TASK OBJECTIVE: Give back an exact copy of the lines in the records below, from the line that has "X114425000Y-104000000D03*" through the line that has "X106937500Y-89435000D03*", and nothing besides.

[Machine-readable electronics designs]
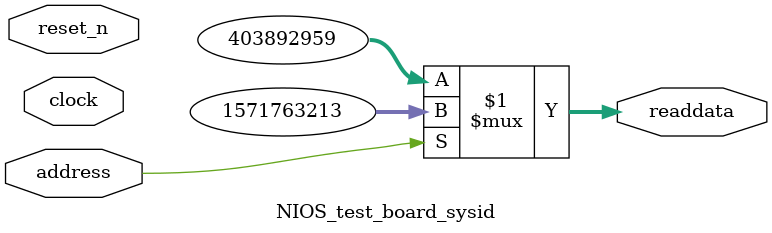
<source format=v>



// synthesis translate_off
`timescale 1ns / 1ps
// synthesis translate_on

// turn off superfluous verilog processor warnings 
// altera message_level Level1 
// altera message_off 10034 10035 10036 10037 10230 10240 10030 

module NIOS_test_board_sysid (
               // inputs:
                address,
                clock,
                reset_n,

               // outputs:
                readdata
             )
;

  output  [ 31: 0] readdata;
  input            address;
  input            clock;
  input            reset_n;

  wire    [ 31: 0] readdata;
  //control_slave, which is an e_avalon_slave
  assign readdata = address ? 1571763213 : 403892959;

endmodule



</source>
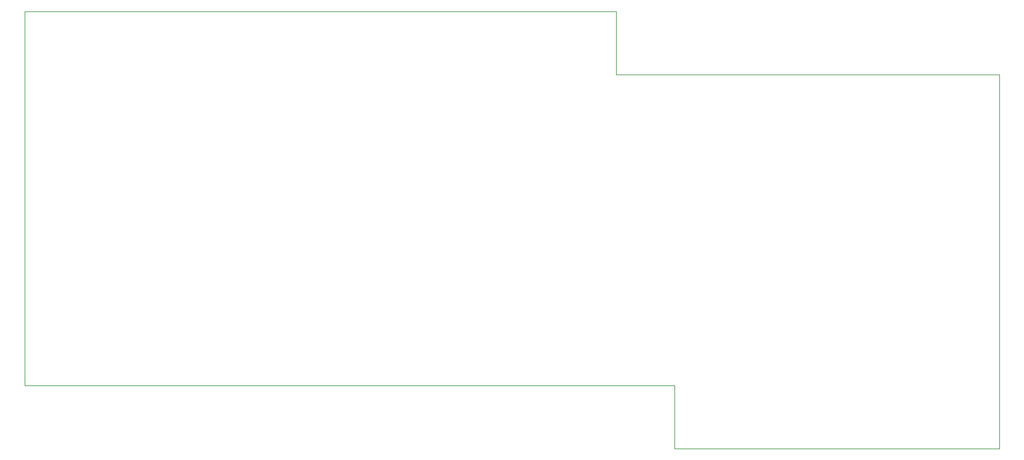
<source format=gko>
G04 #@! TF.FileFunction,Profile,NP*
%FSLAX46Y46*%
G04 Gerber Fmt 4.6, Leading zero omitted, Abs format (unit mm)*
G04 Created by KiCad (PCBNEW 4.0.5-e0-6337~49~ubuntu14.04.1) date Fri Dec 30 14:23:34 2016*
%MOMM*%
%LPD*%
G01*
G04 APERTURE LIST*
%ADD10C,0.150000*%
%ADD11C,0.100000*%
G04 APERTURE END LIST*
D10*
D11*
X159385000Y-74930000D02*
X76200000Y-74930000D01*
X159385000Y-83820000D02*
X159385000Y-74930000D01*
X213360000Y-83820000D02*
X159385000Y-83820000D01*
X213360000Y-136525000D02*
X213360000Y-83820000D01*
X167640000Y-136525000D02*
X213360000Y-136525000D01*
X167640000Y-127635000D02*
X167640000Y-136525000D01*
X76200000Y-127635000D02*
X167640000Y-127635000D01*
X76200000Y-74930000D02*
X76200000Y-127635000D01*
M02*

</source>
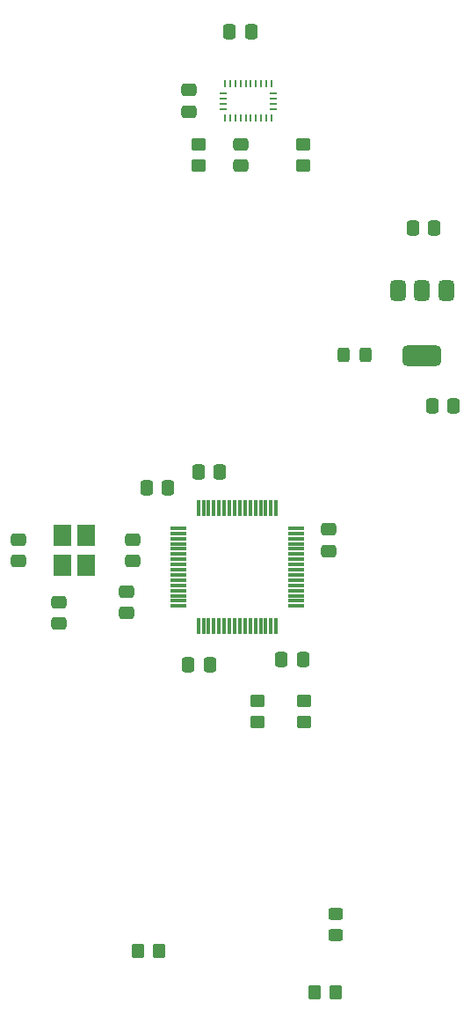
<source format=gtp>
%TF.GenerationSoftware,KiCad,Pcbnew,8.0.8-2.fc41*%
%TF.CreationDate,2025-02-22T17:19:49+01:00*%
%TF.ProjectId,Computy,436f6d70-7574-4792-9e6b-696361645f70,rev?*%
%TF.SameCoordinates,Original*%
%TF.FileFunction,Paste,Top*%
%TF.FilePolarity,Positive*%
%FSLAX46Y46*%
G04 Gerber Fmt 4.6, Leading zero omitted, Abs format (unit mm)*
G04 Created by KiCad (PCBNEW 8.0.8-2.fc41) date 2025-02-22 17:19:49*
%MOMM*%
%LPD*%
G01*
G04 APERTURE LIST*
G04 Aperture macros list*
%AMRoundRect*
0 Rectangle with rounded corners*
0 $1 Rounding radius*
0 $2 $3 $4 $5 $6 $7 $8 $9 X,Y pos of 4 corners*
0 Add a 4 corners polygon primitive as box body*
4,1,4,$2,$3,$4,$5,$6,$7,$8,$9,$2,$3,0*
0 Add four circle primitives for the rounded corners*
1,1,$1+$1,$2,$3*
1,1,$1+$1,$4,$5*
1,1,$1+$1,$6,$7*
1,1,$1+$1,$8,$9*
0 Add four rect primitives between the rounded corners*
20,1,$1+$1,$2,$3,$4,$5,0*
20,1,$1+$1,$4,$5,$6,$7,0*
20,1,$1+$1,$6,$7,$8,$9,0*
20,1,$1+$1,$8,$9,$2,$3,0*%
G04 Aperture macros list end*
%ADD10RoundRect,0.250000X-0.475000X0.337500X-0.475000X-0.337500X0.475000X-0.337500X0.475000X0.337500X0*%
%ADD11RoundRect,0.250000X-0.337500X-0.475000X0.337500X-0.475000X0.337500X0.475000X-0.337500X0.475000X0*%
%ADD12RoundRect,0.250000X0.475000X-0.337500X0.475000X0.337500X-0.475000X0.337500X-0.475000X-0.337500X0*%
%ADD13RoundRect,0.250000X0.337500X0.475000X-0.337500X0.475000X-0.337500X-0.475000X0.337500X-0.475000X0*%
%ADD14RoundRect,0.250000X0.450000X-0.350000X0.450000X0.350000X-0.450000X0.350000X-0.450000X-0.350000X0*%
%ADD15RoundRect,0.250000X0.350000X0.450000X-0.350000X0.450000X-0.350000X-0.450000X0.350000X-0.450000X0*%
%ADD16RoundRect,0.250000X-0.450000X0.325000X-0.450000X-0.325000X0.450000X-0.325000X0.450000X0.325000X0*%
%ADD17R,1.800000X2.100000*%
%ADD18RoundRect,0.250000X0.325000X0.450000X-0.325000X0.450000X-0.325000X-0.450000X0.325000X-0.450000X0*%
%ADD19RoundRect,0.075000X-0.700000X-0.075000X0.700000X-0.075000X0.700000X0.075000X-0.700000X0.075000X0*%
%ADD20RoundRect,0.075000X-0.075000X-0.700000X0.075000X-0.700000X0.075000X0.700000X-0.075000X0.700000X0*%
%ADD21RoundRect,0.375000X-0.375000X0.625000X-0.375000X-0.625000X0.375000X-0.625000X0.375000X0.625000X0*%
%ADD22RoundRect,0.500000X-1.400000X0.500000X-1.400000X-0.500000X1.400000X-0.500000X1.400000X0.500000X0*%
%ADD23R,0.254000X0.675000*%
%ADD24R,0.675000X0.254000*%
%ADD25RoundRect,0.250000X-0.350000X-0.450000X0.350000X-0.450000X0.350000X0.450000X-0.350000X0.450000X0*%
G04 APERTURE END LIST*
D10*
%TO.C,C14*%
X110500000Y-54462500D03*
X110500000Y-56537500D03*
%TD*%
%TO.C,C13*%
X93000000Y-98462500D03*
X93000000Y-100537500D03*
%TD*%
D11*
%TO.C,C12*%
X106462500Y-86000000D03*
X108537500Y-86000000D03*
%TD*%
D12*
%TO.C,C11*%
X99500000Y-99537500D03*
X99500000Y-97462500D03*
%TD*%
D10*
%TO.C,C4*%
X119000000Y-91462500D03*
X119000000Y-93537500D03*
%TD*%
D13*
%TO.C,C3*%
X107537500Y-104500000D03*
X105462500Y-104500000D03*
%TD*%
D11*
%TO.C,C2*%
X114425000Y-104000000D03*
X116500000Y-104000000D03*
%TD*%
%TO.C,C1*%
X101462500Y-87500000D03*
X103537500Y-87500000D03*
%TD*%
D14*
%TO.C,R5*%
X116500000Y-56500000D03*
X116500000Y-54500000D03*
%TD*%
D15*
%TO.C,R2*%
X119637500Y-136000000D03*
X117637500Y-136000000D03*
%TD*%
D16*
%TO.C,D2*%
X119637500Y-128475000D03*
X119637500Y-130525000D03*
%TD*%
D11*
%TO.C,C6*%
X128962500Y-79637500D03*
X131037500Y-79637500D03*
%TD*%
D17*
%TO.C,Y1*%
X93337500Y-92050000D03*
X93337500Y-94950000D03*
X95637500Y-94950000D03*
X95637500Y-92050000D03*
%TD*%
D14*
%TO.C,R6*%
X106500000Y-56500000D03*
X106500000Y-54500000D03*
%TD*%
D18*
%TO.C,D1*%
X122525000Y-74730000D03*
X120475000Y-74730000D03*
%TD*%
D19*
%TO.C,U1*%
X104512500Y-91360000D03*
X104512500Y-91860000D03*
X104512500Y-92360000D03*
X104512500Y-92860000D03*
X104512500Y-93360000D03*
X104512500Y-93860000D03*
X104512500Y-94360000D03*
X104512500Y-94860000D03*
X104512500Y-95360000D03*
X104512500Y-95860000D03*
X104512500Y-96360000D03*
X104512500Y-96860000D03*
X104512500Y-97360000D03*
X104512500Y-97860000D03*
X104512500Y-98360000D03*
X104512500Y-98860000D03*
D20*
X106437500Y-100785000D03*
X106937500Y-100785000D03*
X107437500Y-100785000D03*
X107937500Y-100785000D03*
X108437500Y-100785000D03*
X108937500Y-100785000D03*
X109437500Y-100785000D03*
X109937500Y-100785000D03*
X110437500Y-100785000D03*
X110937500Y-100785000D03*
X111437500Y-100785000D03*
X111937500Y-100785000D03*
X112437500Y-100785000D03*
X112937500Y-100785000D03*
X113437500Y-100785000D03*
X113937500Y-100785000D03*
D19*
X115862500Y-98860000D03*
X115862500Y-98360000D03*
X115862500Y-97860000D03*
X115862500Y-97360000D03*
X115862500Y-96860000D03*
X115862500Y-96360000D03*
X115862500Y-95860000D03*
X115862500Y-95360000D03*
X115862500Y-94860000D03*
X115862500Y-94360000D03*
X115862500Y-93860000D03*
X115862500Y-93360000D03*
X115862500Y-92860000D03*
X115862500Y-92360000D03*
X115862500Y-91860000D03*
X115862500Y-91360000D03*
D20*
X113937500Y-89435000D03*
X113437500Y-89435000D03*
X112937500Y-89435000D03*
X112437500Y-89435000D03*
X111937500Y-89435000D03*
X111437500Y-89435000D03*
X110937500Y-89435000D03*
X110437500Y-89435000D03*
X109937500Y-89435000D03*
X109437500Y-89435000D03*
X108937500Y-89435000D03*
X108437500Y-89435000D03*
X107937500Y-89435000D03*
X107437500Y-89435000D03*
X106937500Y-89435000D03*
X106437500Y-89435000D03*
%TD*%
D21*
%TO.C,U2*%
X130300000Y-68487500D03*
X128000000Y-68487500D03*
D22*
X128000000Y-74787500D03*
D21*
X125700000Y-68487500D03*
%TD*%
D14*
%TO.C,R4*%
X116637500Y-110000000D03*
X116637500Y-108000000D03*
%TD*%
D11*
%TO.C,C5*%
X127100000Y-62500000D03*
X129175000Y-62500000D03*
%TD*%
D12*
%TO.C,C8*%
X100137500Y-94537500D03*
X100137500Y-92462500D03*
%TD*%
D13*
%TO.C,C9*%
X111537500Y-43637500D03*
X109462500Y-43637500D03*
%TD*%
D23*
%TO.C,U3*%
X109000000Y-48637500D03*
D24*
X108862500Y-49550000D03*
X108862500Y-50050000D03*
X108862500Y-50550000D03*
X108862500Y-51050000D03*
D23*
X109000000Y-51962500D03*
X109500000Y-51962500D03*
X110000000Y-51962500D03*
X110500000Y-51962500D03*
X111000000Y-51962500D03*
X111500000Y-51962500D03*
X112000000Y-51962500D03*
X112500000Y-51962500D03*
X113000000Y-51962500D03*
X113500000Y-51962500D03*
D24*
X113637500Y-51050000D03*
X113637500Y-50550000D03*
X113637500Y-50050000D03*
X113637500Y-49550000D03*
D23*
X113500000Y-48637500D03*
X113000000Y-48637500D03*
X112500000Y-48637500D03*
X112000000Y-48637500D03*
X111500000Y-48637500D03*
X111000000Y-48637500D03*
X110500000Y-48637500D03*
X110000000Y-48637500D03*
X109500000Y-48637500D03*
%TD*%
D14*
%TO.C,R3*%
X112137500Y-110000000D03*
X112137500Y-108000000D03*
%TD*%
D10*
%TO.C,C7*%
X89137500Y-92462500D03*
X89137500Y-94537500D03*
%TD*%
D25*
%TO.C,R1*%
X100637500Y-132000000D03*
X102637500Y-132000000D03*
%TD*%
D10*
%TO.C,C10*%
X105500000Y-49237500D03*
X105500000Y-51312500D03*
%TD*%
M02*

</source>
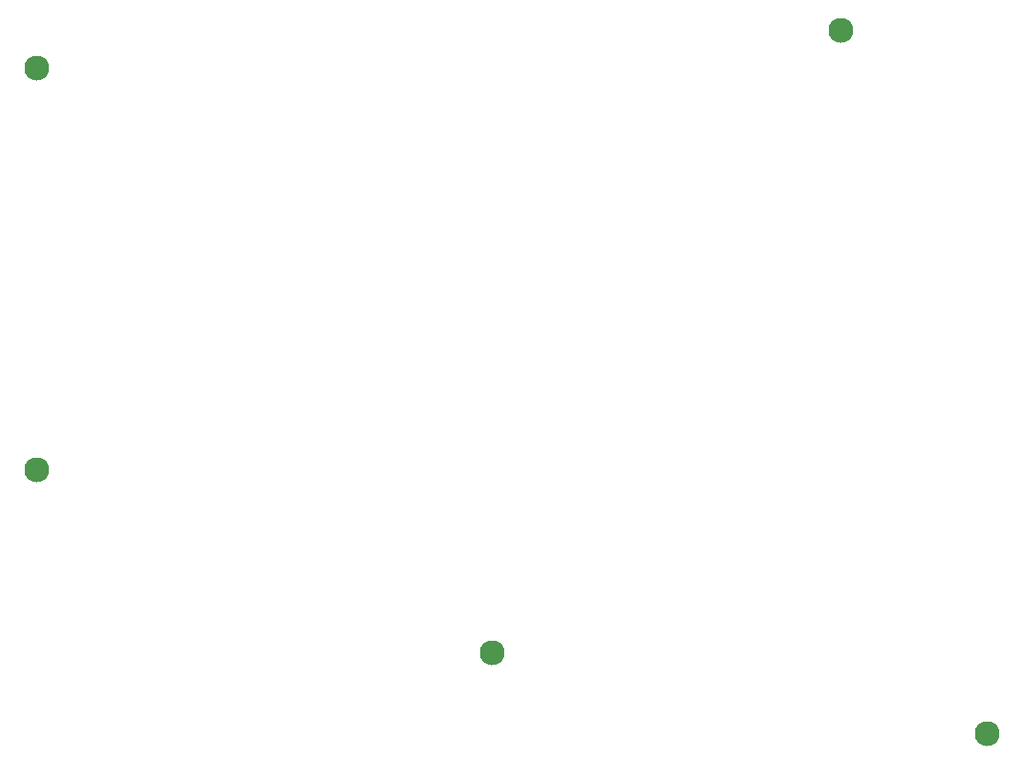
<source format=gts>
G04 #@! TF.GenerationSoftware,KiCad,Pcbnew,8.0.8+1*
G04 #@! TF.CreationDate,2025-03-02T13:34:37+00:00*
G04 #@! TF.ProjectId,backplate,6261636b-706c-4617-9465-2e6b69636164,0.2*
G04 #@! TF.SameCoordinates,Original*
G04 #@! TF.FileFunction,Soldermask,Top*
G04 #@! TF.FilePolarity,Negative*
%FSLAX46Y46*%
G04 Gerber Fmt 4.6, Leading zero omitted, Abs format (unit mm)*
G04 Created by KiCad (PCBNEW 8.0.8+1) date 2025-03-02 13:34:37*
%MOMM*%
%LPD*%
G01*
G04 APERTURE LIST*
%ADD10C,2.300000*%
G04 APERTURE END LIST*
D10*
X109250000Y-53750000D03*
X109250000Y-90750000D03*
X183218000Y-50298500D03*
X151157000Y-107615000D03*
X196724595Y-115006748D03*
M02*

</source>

WRITTEN SOLUTION:
X114425000Y-104000000D03*
X116500000Y-104000000D03*
%TD*%
%TO.C,C1*%
X101462500Y-87500000D03*
X103537500Y-87500000D03*
%TD*%
D14*
%TO.C,R5*%
X116500000Y-56500000D03*
X116500000Y-54500000D03*
%TD*%
D15*
%TO.C,R2*%
X119637500Y-136000000D03*
X117637500Y-136000000D03*
%TD*%
D16*
%TO.C,D2*%
X119637500Y-128475000D03*
X119637500Y-130525000D03*
%TD*%
D11*
%TO.C,C6*%
X128962500Y-79637500D03*
X131037500Y-79637500D03*
%TD*%
D17*
%TO.C,Y1*%
X93337500Y-92050000D03*
X93337500Y-94950000D03*
X95637500Y-94950000D03*
X95637500Y-92050000D03*
%TD*%
D14*
%TO.C,R6*%
X106500000Y-56500000D03*
X106500000Y-54500000D03*
%TD*%
D18*
%TO.C,D1*%
X122525000Y-74730000D03*
X120475000Y-74730000D03*
%TD*%
D19*
%TO.C,U1*%
X104512500Y-91360000D03*
X104512500Y-91860000D03*
X104512500Y-92360000D03*
X104512500Y-92860000D03*
X104512500Y-93360000D03*
X104512500Y-93860000D03*
X104512500Y-94360000D03*
X104512500Y-94860000D03*
X104512500Y-95360000D03*
X104512500Y-95860000D03*
X104512500Y-96360000D03*
X104512500Y-96860000D03*
X104512500Y-97360000D03*
X104512500Y-97860000D03*
X104512500Y-98360000D03*
X104512500Y-98860000D03*
D20*
X106437500Y-100785000D03*
X106937500Y-100785000D03*
X107437500Y-100785000D03*
X107937500Y-100785000D03*
X108437500Y-100785000D03*
X108937500Y-100785000D03*
X109437500Y-100785000D03*
X109937500Y-100785000D03*
X110437500Y-100785000D03*
X110937500Y-100785000D03*
X111437500Y-100785000D03*
X111937500Y-100785000D03*
X112437500Y-100785000D03*
X112937500Y-100785000D03*
X113437500Y-100785000D03*
X113937500Y-100785000D03*
D19*
X115862500Y-98860000D03*
X115862500Y-98360000D03*
X115862500Y-97860000D03*
X115862500Y-97360000D03*
X115862500Y-96860000D03*
X115862500Y-96360000D03*
X115862500Y-95860000D03*
X115862500Y-95360000D03*
X115862500Y-94860000D03*
X115862500Y-94360000D03*
X115862500Y-93860000D03*
X115862500Y-93360000D03*
X115862500Y-92860000D03*
X115862500Y-92360000D03*
X115862500Y-91860000D03*
X115862500Y-91360000D03*
D20*
X113937500Y-89435000D03*
X113437500Y-89435000D03*
X112937500Y-89435000D03*
X112437500Y-89435000D03*
X111937500Y-89435000D03*
X111437500Y-89435000D03*
X110937500Y-89435000D03*
X110437500Y-89435000D03*
X109937500Y-89435000D03*
X109437500Y-89435000D03*
X108937500Y-89435000D03*
X108437500Y-89435000D03*
X107937500Y-89435000D03*
X107437500Y-89435000D03*
X106937500Y-89435000D03*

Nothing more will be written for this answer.